■ ARTICLE

Just don’t bother, OK?  Swansea has nothing in the city centre to entice any scooper there, not even one who’s just started and is thus “empty book”, so save your time and money and do Cardiff instead!  Yes, there is the Swansea brewing company at Bishopston, but their beers are absent from the centre of town and therefore outside the scope of this report.  There may be some decent pubs further out which I couldn’t get to but, likewise, these are also “out of scope” and not relevant to anyone looking for scoops in the city centre.  If you’re really desperate (and I know some people are!) then there are at least two McSpoons in the city but don’t expect the range of beers you’d find in other cities: five beers is the most you’ll find with the likelihood of anything rare being very low indeed.

To add insult to injury it’s not even as if there’s anything to look at in Swansea’s centre; the castle is rather small and decrepit, and most of the rest is faceless concrete shopping centres and streets with zero visual appeal; even the football ground has moved out of the centre!  So, to sum up, Swansea’s city centre is a bland, visually unappealing wasteland with very little micro beer and no scoops at all – but I knew all that fifteen years ago anyway!

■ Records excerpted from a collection
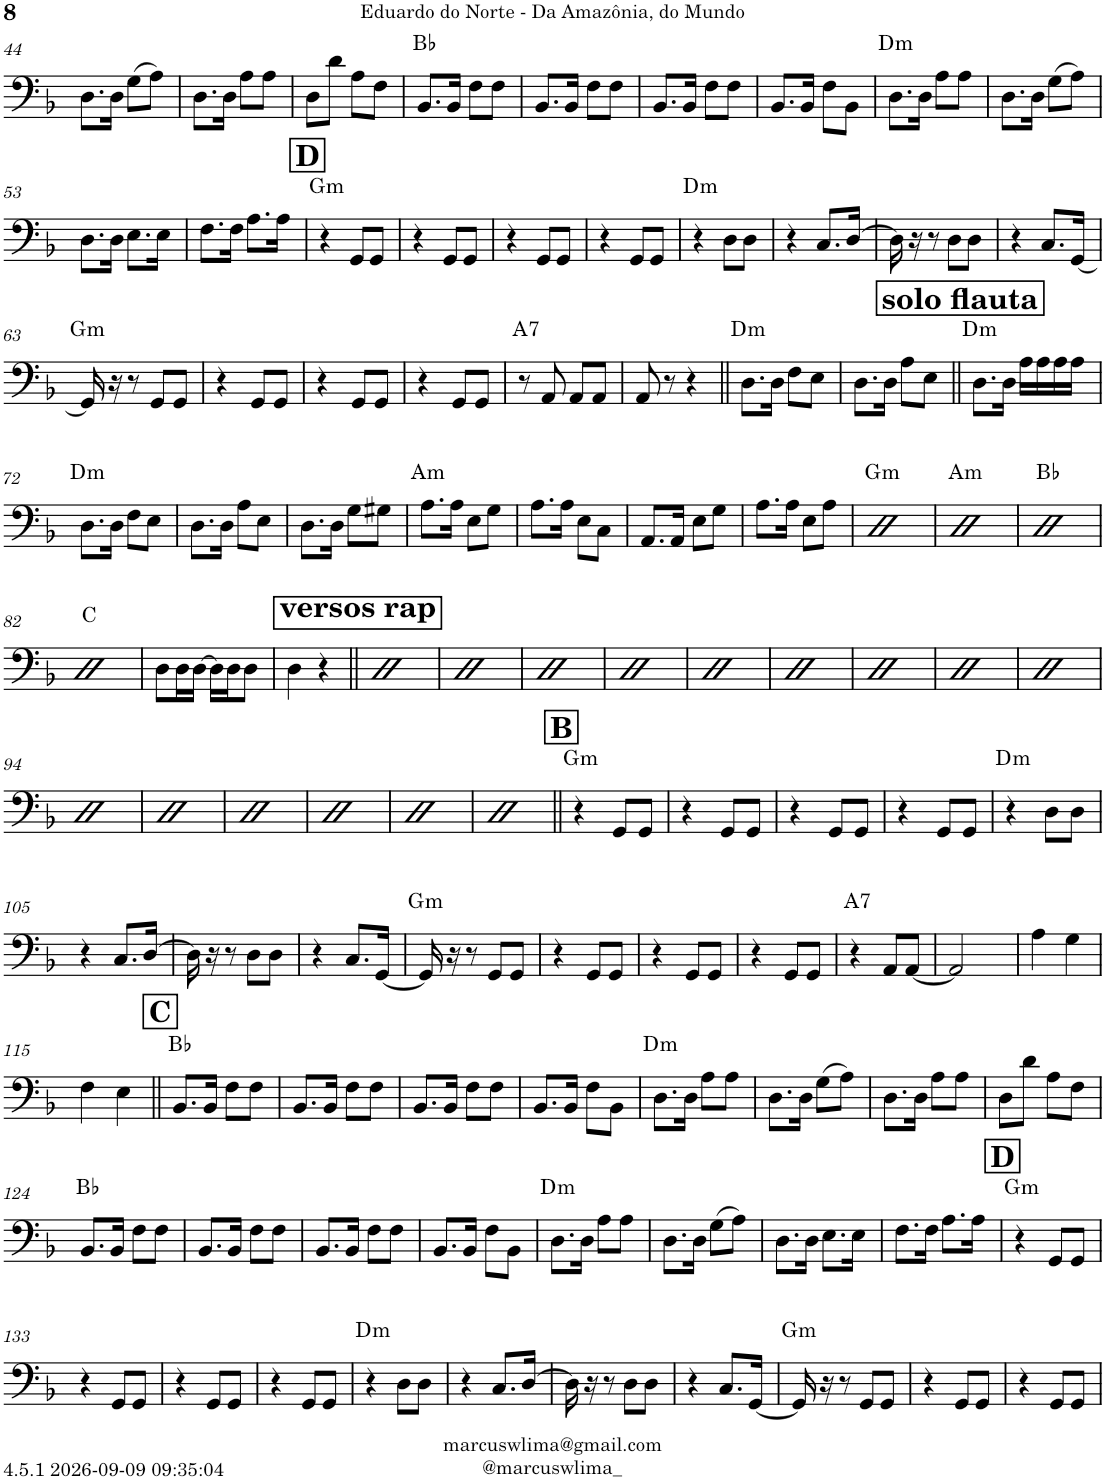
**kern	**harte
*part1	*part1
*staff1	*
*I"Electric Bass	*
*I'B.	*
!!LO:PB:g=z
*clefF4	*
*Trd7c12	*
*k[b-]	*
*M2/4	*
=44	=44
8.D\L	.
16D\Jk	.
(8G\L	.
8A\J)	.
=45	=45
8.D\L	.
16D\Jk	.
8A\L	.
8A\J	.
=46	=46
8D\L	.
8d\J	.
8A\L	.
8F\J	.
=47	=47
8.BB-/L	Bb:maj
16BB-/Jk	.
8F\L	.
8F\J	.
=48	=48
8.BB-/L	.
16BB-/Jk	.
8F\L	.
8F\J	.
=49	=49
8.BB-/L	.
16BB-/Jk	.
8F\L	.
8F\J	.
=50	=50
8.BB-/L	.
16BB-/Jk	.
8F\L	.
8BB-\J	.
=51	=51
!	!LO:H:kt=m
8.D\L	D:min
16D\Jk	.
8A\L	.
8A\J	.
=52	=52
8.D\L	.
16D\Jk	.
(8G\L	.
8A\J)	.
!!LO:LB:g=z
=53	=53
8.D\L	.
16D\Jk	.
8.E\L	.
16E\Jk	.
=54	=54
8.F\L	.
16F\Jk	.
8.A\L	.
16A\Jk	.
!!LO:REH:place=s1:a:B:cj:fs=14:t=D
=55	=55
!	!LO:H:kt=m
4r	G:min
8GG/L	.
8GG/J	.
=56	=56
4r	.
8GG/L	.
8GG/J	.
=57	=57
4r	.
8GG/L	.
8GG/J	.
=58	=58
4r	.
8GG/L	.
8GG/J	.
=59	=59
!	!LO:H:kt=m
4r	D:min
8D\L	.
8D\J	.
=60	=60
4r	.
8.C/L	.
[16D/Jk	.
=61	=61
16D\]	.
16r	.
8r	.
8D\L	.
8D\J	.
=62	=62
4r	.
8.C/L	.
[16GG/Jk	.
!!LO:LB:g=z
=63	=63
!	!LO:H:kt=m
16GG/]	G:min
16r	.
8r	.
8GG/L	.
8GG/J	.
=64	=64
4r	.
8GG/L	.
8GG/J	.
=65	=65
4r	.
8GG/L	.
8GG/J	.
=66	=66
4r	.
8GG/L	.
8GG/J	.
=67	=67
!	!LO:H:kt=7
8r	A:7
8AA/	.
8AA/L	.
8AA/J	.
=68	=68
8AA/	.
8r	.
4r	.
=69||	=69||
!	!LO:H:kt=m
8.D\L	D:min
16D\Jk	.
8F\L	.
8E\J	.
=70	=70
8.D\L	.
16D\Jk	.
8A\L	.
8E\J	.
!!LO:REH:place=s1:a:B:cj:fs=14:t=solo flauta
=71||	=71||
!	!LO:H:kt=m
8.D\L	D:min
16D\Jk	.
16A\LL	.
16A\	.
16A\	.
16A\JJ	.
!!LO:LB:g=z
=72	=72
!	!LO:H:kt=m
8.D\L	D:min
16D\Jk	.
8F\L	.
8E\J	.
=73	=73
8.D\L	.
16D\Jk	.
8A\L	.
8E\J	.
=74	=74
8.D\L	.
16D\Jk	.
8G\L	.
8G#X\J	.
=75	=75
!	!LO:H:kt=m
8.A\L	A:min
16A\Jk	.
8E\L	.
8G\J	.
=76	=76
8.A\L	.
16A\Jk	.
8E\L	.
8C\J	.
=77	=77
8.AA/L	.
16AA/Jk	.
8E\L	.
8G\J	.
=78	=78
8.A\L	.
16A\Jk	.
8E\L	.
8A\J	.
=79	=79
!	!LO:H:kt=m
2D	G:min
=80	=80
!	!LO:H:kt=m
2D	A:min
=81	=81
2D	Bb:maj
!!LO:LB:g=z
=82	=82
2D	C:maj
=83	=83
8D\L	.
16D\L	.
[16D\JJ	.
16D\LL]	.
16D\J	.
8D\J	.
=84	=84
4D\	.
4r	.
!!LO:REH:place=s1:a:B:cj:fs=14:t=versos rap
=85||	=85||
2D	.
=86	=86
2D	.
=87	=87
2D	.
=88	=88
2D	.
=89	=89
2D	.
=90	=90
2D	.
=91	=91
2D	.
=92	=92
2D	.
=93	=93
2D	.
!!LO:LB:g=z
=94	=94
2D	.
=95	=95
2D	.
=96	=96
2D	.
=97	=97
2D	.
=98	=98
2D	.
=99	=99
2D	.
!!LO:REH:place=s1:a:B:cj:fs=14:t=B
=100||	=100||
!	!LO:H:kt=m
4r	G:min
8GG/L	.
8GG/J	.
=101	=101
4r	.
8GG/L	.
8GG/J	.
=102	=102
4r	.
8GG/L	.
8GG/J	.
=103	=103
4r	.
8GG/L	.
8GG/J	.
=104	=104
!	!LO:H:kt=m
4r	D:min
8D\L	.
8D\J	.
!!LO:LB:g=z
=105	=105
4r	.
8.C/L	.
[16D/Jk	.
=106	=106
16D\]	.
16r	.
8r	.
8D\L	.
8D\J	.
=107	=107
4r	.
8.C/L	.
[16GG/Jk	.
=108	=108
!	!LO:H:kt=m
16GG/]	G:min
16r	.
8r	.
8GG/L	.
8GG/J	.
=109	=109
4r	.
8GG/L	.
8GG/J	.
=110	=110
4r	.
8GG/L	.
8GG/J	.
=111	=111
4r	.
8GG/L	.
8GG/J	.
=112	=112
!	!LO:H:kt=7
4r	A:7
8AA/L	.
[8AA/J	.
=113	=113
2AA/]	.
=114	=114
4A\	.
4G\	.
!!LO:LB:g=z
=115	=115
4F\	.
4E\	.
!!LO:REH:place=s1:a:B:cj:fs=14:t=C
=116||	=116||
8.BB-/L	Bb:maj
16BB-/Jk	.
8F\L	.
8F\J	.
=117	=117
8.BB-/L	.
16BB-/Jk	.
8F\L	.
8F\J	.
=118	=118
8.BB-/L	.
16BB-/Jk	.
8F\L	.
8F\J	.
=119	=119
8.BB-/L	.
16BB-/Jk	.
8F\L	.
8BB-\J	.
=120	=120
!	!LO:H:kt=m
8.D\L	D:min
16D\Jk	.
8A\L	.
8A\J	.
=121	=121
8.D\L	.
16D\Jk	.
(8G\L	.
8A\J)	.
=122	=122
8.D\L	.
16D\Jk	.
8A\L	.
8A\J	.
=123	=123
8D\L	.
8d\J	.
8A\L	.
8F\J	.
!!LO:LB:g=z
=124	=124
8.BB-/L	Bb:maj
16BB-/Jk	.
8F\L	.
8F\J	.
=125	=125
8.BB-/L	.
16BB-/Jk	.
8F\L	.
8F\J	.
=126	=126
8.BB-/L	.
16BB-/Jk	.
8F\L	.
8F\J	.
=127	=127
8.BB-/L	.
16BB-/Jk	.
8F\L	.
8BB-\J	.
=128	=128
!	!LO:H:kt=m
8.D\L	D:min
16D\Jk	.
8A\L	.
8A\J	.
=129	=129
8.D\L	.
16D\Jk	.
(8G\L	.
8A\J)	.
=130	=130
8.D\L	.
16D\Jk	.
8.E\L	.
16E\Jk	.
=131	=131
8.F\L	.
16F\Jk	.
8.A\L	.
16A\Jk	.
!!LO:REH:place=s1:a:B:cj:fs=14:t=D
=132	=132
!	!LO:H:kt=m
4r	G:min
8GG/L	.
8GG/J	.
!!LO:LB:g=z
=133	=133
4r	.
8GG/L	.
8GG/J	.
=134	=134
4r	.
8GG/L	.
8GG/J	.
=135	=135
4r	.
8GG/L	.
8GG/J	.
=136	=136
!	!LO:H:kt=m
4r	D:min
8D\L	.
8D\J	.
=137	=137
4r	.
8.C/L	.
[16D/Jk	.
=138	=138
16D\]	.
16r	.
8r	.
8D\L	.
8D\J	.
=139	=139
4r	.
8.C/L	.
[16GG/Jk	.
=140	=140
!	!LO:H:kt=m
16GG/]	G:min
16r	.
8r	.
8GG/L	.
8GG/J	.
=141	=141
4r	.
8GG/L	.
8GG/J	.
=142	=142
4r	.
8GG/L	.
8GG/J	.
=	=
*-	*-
--
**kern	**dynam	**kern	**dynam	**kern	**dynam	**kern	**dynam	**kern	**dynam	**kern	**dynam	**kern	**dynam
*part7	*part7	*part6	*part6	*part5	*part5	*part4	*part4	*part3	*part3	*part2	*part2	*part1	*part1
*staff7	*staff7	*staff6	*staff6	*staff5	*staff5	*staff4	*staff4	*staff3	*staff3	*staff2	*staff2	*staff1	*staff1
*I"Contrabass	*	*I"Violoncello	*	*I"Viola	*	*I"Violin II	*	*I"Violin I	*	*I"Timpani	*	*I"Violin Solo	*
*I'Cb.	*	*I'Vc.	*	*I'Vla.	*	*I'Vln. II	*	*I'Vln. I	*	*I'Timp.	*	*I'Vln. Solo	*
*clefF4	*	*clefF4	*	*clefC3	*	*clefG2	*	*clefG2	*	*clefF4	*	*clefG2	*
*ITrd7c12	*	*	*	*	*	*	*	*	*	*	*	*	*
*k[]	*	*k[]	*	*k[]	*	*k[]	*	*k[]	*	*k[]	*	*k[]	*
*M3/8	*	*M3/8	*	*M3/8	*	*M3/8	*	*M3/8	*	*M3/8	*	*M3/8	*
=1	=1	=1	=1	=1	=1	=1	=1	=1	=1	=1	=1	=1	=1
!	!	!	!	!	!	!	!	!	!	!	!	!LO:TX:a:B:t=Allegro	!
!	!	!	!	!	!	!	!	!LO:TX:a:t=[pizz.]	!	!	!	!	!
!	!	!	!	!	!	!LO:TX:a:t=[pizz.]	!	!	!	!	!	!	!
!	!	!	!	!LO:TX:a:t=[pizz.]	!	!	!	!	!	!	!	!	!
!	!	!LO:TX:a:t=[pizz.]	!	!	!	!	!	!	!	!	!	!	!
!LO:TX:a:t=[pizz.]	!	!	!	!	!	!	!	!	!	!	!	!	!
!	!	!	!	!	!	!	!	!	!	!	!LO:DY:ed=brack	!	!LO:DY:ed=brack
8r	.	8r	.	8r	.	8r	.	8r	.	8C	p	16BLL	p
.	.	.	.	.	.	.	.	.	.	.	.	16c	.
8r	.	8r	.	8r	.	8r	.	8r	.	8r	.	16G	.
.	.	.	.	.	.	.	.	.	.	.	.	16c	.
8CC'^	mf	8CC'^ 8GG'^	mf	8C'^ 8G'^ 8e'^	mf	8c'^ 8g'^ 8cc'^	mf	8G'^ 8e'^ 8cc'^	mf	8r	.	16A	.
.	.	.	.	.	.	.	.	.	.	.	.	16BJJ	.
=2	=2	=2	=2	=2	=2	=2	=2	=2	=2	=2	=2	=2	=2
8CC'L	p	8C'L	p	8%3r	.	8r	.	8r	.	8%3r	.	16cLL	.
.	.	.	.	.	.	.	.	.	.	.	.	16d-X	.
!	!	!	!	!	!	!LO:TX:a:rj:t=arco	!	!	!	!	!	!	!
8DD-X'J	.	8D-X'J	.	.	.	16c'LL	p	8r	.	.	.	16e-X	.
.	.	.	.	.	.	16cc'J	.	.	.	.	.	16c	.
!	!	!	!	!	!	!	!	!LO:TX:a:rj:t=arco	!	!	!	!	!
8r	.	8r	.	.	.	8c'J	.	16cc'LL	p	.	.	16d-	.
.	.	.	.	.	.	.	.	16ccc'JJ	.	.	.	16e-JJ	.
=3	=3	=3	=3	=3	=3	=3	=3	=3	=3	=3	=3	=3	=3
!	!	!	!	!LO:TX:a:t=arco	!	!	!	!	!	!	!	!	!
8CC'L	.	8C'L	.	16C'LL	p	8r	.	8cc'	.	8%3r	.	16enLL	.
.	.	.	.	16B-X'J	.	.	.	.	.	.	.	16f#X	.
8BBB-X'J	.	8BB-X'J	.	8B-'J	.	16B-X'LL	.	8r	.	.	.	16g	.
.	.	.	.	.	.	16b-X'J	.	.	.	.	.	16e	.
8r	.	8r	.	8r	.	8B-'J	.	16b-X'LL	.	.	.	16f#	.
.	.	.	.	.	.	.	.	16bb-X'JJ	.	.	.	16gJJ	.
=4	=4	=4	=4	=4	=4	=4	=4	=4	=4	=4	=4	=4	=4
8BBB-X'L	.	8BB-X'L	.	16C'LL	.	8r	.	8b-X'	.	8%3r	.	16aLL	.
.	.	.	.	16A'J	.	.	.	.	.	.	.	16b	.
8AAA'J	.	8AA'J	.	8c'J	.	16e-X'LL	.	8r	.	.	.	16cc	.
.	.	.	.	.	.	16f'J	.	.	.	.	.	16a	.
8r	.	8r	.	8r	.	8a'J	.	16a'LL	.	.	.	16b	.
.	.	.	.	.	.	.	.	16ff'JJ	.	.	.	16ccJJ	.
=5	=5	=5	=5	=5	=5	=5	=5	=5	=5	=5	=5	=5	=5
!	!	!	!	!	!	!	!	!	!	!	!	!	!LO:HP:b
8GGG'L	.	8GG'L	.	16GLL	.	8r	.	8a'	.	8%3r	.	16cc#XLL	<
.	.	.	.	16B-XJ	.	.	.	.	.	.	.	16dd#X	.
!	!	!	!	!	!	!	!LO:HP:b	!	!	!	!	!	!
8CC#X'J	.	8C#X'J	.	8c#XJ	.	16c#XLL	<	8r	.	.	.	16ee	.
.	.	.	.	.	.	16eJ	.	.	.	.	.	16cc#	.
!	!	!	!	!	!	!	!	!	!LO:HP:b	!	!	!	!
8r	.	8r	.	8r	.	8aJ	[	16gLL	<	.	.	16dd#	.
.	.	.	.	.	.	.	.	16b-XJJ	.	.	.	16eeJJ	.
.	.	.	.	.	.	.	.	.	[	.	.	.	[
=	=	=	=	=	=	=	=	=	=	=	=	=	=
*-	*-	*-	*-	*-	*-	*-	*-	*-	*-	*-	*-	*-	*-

■ TASK SET
(a) In the Swansea review, where is the Swansea brewing company?
(b) Write out the part of the Swansea review that begins at the words "To add insult" and stops after "years ago anyway!".
(c) Using the Swansea review, say whether each statement agrees with it, and quote the words that settle it: (i) The castle in the city centre is large and well kept. (ii) The football ground has moved out of the centre. (iii) There are at least two McSpoons in the city.
You won't need the lines for any of this.

■ ANSWERS FOR THIS EXERCISE
(a) At Bishopston.

(b)
To add insult to injury it’s not even as if there’s anything to look at in Swansea’s centre; the castle is rather small and decrepit, and most of the rest is faceless concrete shopping centres and streets with zero visual appeal; even the football ground has moved out of the centre!  So, to sum up, Swansea’s city centre is a bland, visually unappealing wasteland with very little micro beer and no scoops at all – but I knew all that fifteen years ago anyway!

(c)
(i) No: "the castle is rather small and decrepit"
(ii) Yes: "even the football ground has moved out of the centre!"
(iii) Yes: "there are at least two McSpoons in the city"